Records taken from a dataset
- Opening Delimiter -

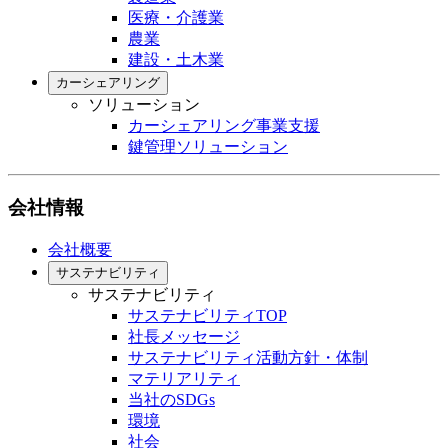
医療・介護業
農業
建設・土木業
カーシェアリング
ソリューション
カーシェアリング事業支援
鍵管理ソリューション
会社情報
会社概要
サステナビリティ
サステナビリティ
サステナビリティTOP
社長メッセージ
サステナビリティ活動方針・体制
マテリアリティ
当社のSDGs
環境
社会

- Closing Delimiter -

*Exercise directions:*
Echo every line of text in the data above word for word, but leave the pictures out.

*Task answer:*
医療・介護業
農業
建設・土木業
カーシェアリング
ソリューション
カーシェアリング事業支援
鍵管理ソリューション
会社情報
会社概要
サステナビリティ
サステナビリティ
サステナビリティTOP
社長メッセージ
サステナビリティ活動方針・体制
マテリアリティ
当社のSDGs
環境
社会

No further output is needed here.